To perform a DNS lookup, use the dig tool. For example, you would want to call:

dig @[your DNS server IP] -p [your port]

To fetch and time Web page downloads, you can use:

wget http://[your server name]:[your port name]/[path to content]

Preceding this call with time will allow you dettermine how long a download takes to complete.

Your grade will in large part depend on the time it takes to download content from the server you send my client to. Because you are download text Web pages, you can expect the flows to be short so latency and loss are likely to dominate your performance. You should develop a strategy for identifying the best server for a client and test it by comparing with performance from other EC2 sites.

Tips and Tricks

To locate the server with the lowest latency, you can use active measurements, passive measurements and/or exogenous information such IP geolocations. If you choose to use active measurements, you must limit your measurement rate to no more than 1 probe per second. I suggest using scamper, which is already installed on the EC2 machines.

You can deploy code without interactive passwords by using SSH key-based authentication. You will be expected to use this technique to execute your deployCDN and runCDN scripts.
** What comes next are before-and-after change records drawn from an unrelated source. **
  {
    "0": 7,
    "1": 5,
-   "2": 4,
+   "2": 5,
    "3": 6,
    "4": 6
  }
Your CDN can be terminated at any time. Make sure you use persistent storage (i.e., files on disk) to maintain information about content cached at various nodes and any information you need to map clients to servers.
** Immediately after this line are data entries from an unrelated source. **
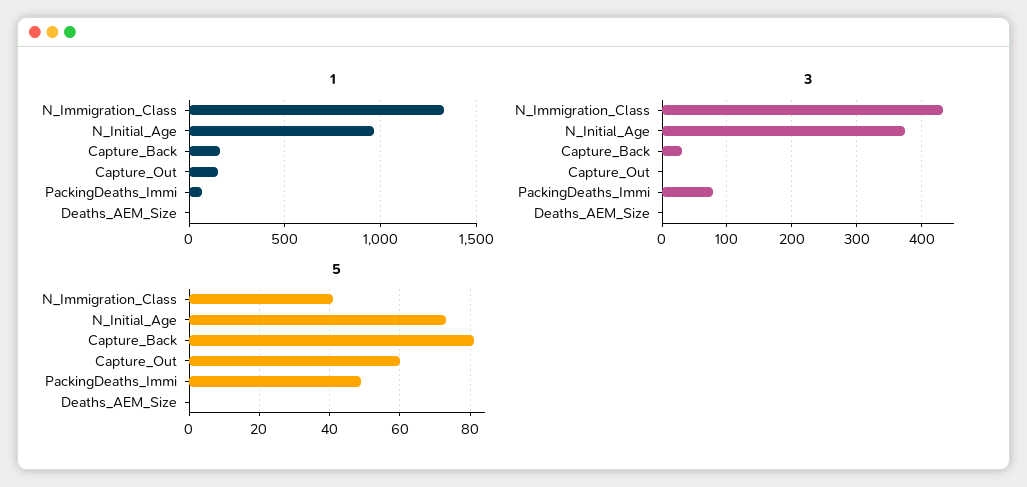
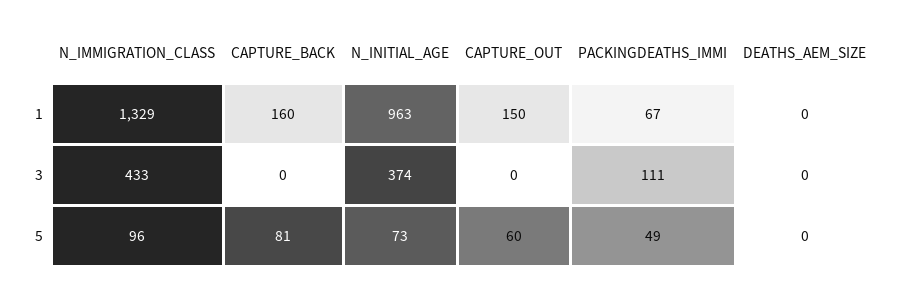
  {
    "1": {
      "N_Immigration_Class": 1329,
      "N_Initial_Age": 963,
      "Capture_Back": 160,
      "Capture_Out": 150,
      "PackingDeaths_Immi": 67,
      "Deaths_AEM_Size": 0
    },
    "3": {
      "N_Immigration_Class": 433,
      "N_Initial_Age": 374,
-     "Capture_Back": 30,
+     "Capture_Back": 0,
      "Capture_Out": 0,
-     "PackingDeaths_Immi": 80,
+     "PackingDeaths_Immi": 111,
      "Deaths_AEM_Size": 0
    },
    "5": {
-     "N_Immigration_Class": 40,
+     "N_Immigration_Class": 96,
      "N_Initial_Age": 73,
      "Capture_Back": 81,
      "Capture_Out": 60,
      "PackingDeaths_Immi": 49,
      "Deaths_AEM_Size": 0
    }
  }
Your grade in this project will be composed by the following components: The final competition will be held on May 1st. We will test each CDN against two baselines: origin and random server selection. Those that do better than random and origin will get 1 point. The top 1/3 scores will earn onother 2 points (for a total of 3), and the next 1/3 will earn an additional point (for a total of 2). Students may use slip days and turn in the assignment late; however late assignments will not be eligible for TopCDN points.

Extra Credit

The top ranked team in the TopCDN project on April 21st will earn 3 bonus points! :)

Registering Your Project

Before turning in your project, you and your partner(s) must register your group. To register yourself in a group, execute the following script:
$ /course/cs5700sp17/bin/register project5 [team name]
This will either report back success or will give you an error message. If you have trouble registering, please contact the course staff. You and your partner(s) must all run this script with the same [team name]. This is how we know you are part of the same group.

Submitting Your Milestone

There is a milestone for this project. At two weeks in, you need to turn in working DNS servers and caching HTTP clients. The remainder of your time will be spent on the CDN logic that links them together. This is due on April 7, 2017 at 11:59:59pm:

Your README, Makefile, source code, etc. should all be placed in a directory. You submit your project by running the turn-in script as follows:
$ /course/cs5700sp17/bin/turnin project5-milestone [project directory]
[project directory] is the name of the directory with your submission. The script will print out every file that you are submitting, so make sure that it prints out all of the files you wish to submit!

Submitting Your Final Project

To turn-in your final project, you should submit your (thoroughly documented) code along with three other files:

Your README, Makefile, source code, etc. should all be placed in a directory. You submit your project by running the turn-in script as follows:
$ /course/cs5700sp17/bin/turnin project5 [project directory]
[project directory] is the name of the directory with your submission. The script will print out every file that you are submitting, so make sure that it prints out all of the files you wish to submit!

Do not turn in files larger than 10MB, as these will be rejected.

Only one group member needs to submit your project. Your group may submit as many times as you wish; only the time of the last submission will determine whether your assignment is late.